Thursday, April 22, 2010

Bad Bills Make No Laws

By Marc Korman.

I recently wrote about good bills becoming good laws. Today I will take a look at a few bad bills that, thankfully, are not on their way to the Governor’s desk. The General Assembly wisely discarded these bills and should continue to do so if they arise again.

SB 140/HB 150-Clinic Restrictions in the Budget

As I previously wrote, the Senate version of the budget originally withheld funding for the University of Maryland until the law school’s clinic program reported on their cases and on how other law clinics select their cases. After many House members raised concerned, as well as outside advocates from both the law school and across the country, the House version was significantly improved. The fund withholding language was replaced with narrative reporting requirements limited to non-privileged information related to the Environmental Law Clinic. This was not a great result, but it was certainly better than the Senate version.

The law clinics should be a source of pride for the state, not a political football for the legislature. As I said in previous posts and comments, I view this issue as one of academic freedom. The law school is part of a public university, but I do not believe it is advisable for the legislature to get involved in its operations at that level of detail. That puts the university’s standing at risk and undermines its mission considerably. Full disclosure, I am a student at the law school.

HS 1/HB 1079/SB 1097 - Gay Marriage Ban/Attorney General Impeachment

I am grouping a pair of bills by Delegate Don Dwyer together. Dwyer introduced a blatantly unconstitutional bill to impeach the Attorney General because he disagreed with Gansler’s legal opinion on an issue. The issue was whether the state should recognize out of state marriages and regardless of how you come down on the issue, claiming impeachment powers that do not exist was not an appropriate response.

A more appropriate, yet still despicable in my view, response was the Marriage Protection Act. The proposal is a constitutional amendment defining marriage as between a man and a woman. The Maryland Court of Appeals decision in Conaway v. Deane found that the state’s due process constitutional protections did not forbid the existing statute banning gay marriage. That makes this constitutional amendment largely superfluous for the time being. It is still a horrible idea that attempts to write discrimination into our Constitution and assign gay couples permanent second class status in our state.

SB 397/HB 603 - Health Care Freedom Act

This EJ Pipkin/Delegate Shank monstrosity came in response to the federal healthcare reform. The constitutional amendment they proposed sought to score political points by saying it was not constitutional in Maryland to mandate that people have health insurance. The purpose of the so called mandate is to ensure that everyone who uses the healthcare system, which at some point is literally everybody, is paying into the system.
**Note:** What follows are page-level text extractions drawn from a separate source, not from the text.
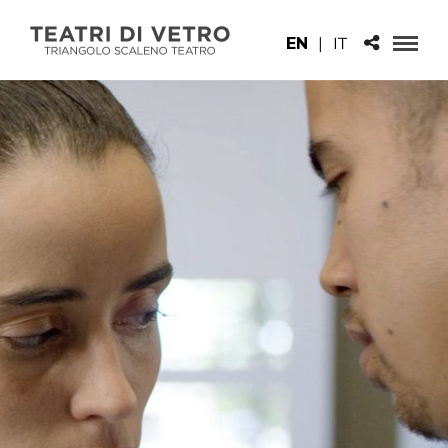
EN
|
IT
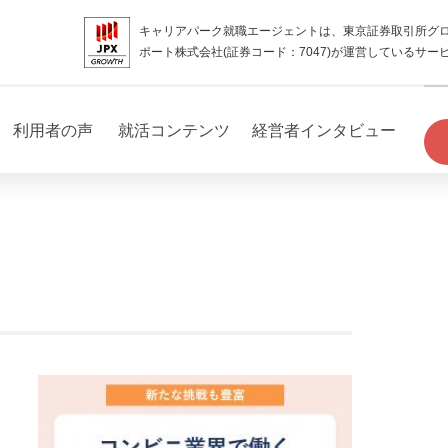
キャリアパーク就職エージェントは、東京証券取引所グ
ポート株式会社(証券コード：7047)が運営しているサー
利用者の声
就活コンテンツ
経営者インタビュー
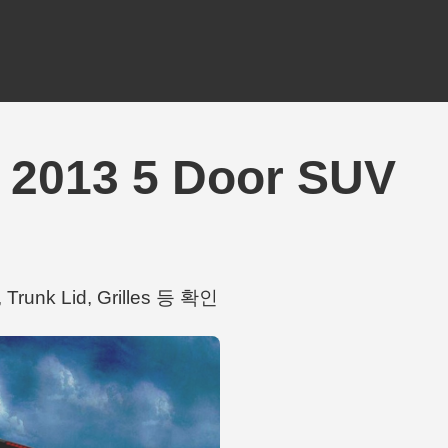
2013 5 Door SUV
runk Lid, Grilles 등 확인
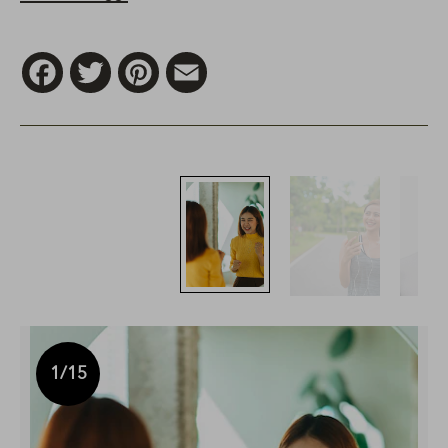
Facebook
Twitter
Pinterest
Email
1
/15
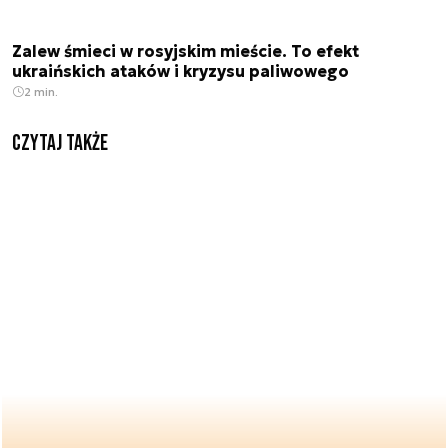
Zalew śmieci w rosyjskim mieście. To efekt
ukraińskich ataków i kryzysu paliwowego
2 min.
Czytaj także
A number of states have successfully enacted such laws, including Virginia. Of course, the federal supremacy of the clause of the Constitution (Article VI, Clause 2) pretty much ensures that such state laws or constitutional amendments would be invalid. A much more serious, though I believe doomed to fail, effort is to find a healthcare mandate invalid under the federal constitution. My view is that a federal mandate may be constitutional under the interstate commerce clause (Article I, Section 8, Clause 3), but is certainly constitutional under the taxation clause (Article 3, Section 9 and the 16th Amendment) because it is enforced solely through tax penalties.

These proposed bills, constitutional amendments, and legislative amendments were pretty awful. Happily, the General Assembly improved on them, defeated them, or ignored them.